Exercise instructions —
1. In the Subway Forest essay, what term does the writer deliberately use for the two recent killings?
2. Please extract a passage from the Subway Forest essay word for word, beginning at the words "LET’S DO LUDDISM" and stopping after "spirits witness you.".
3. Continue the Subway Forest essay from its last sentence.

START Passage provided

LET’S DO LUDDISM

★ ★ ★ ★

SUBWAY FOREST

Image by Shalom de León

By Cory Massaro

Say you are in a subway station. At the end of the tunnel a security camera’s light winks red, and intervening between your gaze and many people’s faces are phones whose lenses glint under fluorescence, and they may or may not be filming you. This is not so different from an untrodden forest at night, where a flicker may mean an owl’s eyes or a will-o’-the-wisp or the hem of some local phantom’s lambent cloak. In both places, the light plays when spirits witness you.

This month, I feel it’s necessary to discuss two recent feminicides. I use the term “feminicide” intentionally, as these killings must be analyzed within a political framework. These tragedies have received insufficient attention in the English-language media. They deserve expression and to be put in conversation with each other. The specters of surveillance and tech platforms’ delusive phantasmagoria play a role in these events. But having invited those spirits to the space, I now draw my ritual circle and request they step aside.

END Passage provided
START Data listing

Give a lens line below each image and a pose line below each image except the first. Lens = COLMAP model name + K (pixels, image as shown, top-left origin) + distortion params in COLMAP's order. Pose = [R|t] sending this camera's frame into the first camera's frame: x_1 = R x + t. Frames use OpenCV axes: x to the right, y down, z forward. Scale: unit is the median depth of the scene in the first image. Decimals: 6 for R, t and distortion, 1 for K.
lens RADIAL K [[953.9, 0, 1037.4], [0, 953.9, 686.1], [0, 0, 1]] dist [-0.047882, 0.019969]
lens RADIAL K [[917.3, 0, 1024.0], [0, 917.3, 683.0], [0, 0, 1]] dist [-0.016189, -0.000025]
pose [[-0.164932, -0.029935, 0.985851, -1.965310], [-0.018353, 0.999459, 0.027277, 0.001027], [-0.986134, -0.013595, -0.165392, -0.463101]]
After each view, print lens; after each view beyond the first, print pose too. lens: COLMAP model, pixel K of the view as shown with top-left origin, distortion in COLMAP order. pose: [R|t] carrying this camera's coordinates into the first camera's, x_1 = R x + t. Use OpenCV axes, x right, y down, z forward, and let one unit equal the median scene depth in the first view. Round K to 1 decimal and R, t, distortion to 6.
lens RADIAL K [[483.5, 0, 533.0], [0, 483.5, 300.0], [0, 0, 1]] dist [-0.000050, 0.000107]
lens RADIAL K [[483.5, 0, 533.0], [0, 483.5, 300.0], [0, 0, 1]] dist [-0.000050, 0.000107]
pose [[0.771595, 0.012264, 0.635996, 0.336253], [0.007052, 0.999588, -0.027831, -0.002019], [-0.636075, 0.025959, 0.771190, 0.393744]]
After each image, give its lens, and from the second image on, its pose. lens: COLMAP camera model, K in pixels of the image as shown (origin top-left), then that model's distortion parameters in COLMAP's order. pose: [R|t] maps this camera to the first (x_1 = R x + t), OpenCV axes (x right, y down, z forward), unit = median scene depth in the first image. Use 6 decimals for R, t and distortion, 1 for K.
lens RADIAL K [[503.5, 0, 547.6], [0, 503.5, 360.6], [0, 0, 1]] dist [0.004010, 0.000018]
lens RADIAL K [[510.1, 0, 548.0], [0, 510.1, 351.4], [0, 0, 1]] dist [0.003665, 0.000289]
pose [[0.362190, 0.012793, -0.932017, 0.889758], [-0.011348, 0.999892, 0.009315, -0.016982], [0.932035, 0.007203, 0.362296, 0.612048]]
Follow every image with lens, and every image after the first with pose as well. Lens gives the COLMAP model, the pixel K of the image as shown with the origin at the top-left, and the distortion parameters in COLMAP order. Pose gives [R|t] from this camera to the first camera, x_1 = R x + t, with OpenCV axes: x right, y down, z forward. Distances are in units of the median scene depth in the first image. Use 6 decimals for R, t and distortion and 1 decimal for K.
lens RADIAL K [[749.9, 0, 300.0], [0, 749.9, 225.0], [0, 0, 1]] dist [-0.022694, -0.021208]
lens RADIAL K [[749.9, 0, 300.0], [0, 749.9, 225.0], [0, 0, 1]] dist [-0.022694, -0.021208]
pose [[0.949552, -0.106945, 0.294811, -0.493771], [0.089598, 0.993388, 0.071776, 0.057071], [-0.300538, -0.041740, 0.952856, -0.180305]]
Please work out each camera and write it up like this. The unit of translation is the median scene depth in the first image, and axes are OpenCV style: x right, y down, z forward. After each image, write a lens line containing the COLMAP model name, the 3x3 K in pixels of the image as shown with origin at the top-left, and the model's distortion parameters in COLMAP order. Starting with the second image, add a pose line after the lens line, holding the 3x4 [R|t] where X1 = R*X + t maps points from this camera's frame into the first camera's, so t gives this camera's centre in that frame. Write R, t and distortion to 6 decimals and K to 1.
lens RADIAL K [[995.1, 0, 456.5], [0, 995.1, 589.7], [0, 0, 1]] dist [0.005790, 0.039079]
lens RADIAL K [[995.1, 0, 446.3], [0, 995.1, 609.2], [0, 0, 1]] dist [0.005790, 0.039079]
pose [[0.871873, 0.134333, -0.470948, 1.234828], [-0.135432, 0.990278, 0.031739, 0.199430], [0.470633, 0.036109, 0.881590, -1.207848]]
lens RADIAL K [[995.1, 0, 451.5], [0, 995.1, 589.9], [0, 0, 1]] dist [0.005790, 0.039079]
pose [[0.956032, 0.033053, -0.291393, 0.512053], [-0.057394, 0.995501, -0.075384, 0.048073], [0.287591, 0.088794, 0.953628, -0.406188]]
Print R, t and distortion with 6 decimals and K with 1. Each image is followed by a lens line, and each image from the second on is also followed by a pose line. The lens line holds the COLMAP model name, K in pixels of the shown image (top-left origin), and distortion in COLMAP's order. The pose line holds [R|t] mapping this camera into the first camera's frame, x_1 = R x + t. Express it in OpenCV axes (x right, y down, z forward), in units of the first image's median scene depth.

END Data listing

Results of the exercise —
1. "Feminicide."

2.
LET’S DO LUDDISM

★ ★ ★ ★

SUBWAY FOREST

Image by Shalom de León

By Cory Massaro

Say you are in a subway station. At the end of the tunnel a security camera’s light winks red, and intervening between your gaze and many people’s faces are phones whose lenses glint under fluorescence, and they may or may not be filming you. This is not so different from an untrodden forest at night, where a flicker may mean an owl’s eyes or a will-o’-the-wisp or the hem of some local phantom’s lambent cloak. In both places, the light plays when spirits witness you.

3.
* * *

September 11, 2022; Quito, Ecuador. María Belén Bernal “disappeared … in the General Alberto Enríquez Gallo police academy,” where she had gone to meet her husband. “[Her] husband, police lieutenant Germán Cáceres, is the primary suspect […] and his whereabouts are currently unknown.” She was later confirmed dead when “[her] remains were found on a hill near the academy.”

Bernal’s death has further incensed the public against Ecuador’s already-reviled president, Guillermo Lasso, and the violence license he’s granted to police. Protests have followed, renewing discourses on the government’s general failure, police unaccountability, and the incidence of feminicide in Ecuador more generally.

To date, no political or legal action has been taken. The police academy is surrounded by a spiritual ward or event horizon which prevents the escape of information. While the police are permitted to surveill and monitor freely, strict regulations preclude surveillance of the police. Recreational drones, otherwise legal in Ecuador, are banned within a wide radius of the police academy. Nor can anything be gleaned from the tight lips of Cáceres’s fellow officers. “No one is searching for or holding accountable those who let María Belén Bernal into the academy, or those officials who were in the adjacent rooms.”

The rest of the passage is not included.